When Spady was fired and replaced in the offseason, Pearson was also out after new head coach Connell Maynor brought in a new staff. But Pearson wasn’t unemployed long.
The former Bulldogs defensive coordinator landed with his alma mater. Saturday, he will again view the Classic from the Alabama State sideline.
“As a player, it was the game on your schedule,” said Pearson, who coaches safeties at ASU. “The pageantry is unmatched. This is one of the granddaddies of HBCUs and I think it will be for a long time. Just to be a part of that is always special. It was special as a player here, and it’s special to go back as a coach.”
Pearson has vivid memories of the 2016 Magic City Classic. That was his first time back at the game, except he returned as a Bulldog assistant coach.
“That was really special to me because the last time I went in that game, I was a player,” Pearson said. “To go back as a coach really was special and to get a chance for my kids … they’ve heard about the Magic City Classic, but to see it, and then their dad being a part of it as a coach, was real special.”
Pearson received his share of friendly ribbing from friends and former teammates the past couple of years. They told him he was on the wrong side.
“But as I tell them, my degree reads Alabama State University Bachelor’s of Science. No matter what side I’m on, I’m still a Hornet. That’s my school.”
Pearson said he had some good years as a student athlete at ASU and that the campus in Montgomery is dear to him.
“At the same time, I’m here to develop young men into good men. Hopefully I can help them be good husbands and good players and good students. That’s my goal. I did the same thing at A&M. I understand that when the horn sounds and the clock hits zero, those kids hopefully will understand what I tried to contribute to their life.”
While Alabama State will always be Pearson’s school, he says he enjoyed his time on the staff in Huntsville. He met wonderful people and co-workers in a great atmosphere.
“Homecoming was awesome up there,” he recalled. “I had a bunch of kids that I really enjoyed coaching and I’ll get to see them again Saturday. It was a real good experience for me and my family.”
Despite having gone to the other side, Pearson hasn’t lost touch with his former players. Vernon Moland Jr., a junior defensive end, speaks highly of his former defensive coordinator.
“Coach Pearson is the one coach that I feel that I could talk to about anything,” he said. “He is truly a role model. Just from the way he treats his wife and women in general and the way he raises his children is a spitting image of how all of us men should act.
“Not only has he shown me how to be a better football player, but he has showed me how to be a better man,” the Minor High product said. “Coach Pearson has showed me the difficulties of trying to win and what it takes to win. He showed me how to watch film and what to look for while watching film. He’s shown me how to pay attention to the smallest details and how the details matter.”

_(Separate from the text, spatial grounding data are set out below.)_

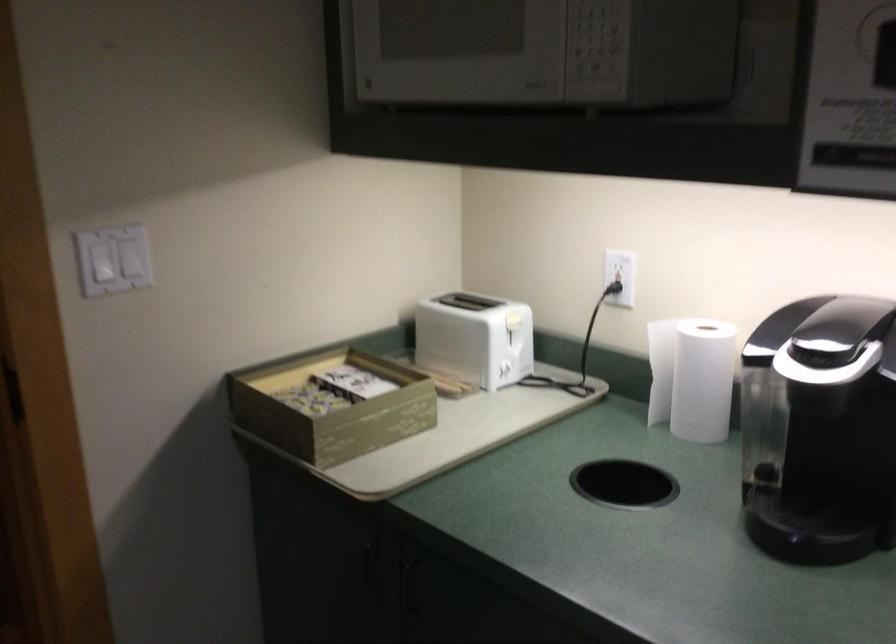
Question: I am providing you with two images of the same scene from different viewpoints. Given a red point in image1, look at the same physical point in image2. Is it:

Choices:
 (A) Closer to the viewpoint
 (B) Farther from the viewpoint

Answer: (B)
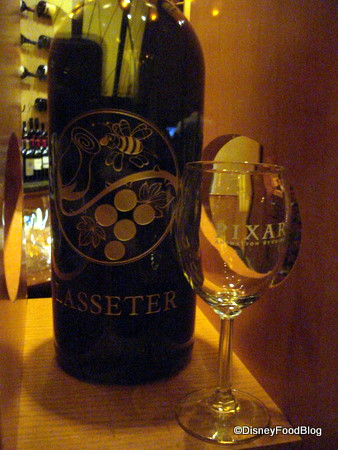
Where is `wine glass stem`? The height and width of the screenshot is (450, 338). wine glass stem is located at coordinates (225, 371).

You could say that Pearson helped make Moland the player he is today. He switched him from linebacker to his current spot on the defensive line, a move that earned Moland All-Southwestern Athletic Conference honors last season.

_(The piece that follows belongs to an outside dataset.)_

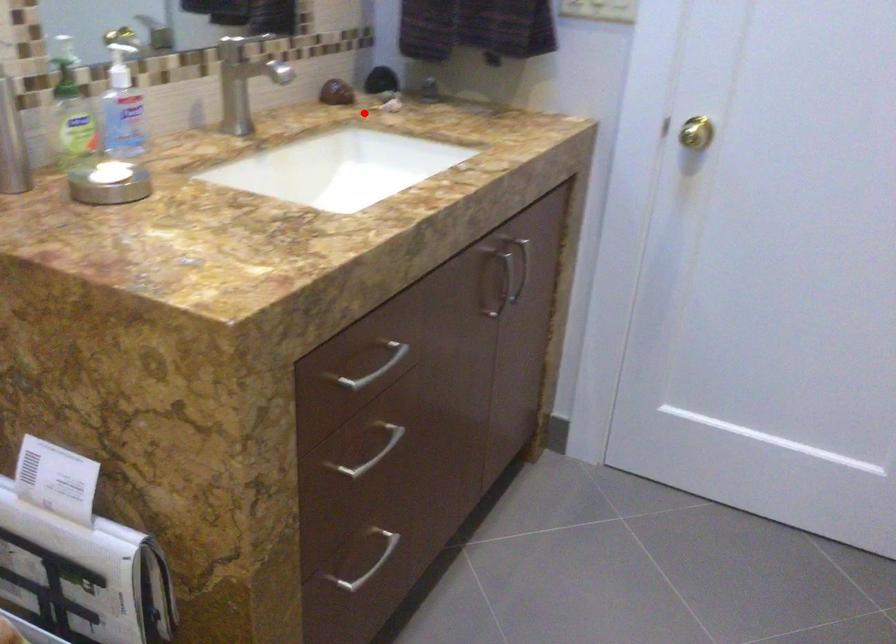
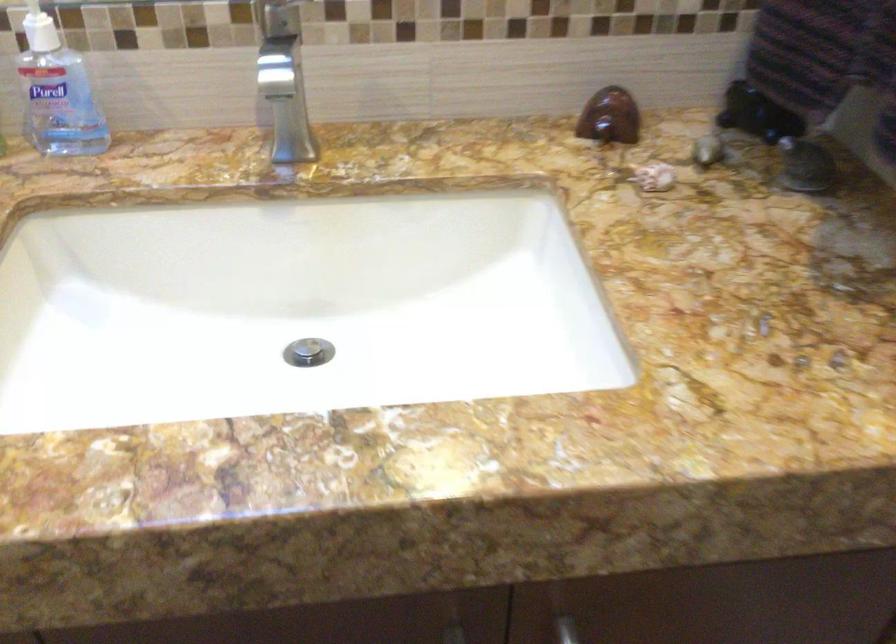
Question: I am providing you with two images of the same scene from different viewpoints. Given a red point in image1, look at the same physical point in image2. Is it:

Choices:
 (A) Closer to the viewpoint
 (B) Farther from the viewpoint

Answer: (A)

“We have a really good relationship with him, Mike Mills, Yurik Bethune, all those guys that I had,” Pearson said. “Dylan Hamilton, Zach Oglesby, all those guys. I tried to let them see me in different lights other than just being a coach. I wanted them to see me in the father role. I wanted them to see me in the husband role. I wanted them to see me in all the other roles other than that guy that just kind of screams at us… ”
Pearson has remained in touch with Moland and other Bulldog players via texting.
“I’ve always told him when I was there my line is open,” the coach said. “… My line is open when I’m gone. If they’ve got any issues, hey man, give me a call. If I can help, I’ll help. If I can’t help, I’ll find someone who can.”
The lines of communication are shut down until about 6 p.m. Saturday.
“He’s gonna be blocked until after the Classic,” Moland said.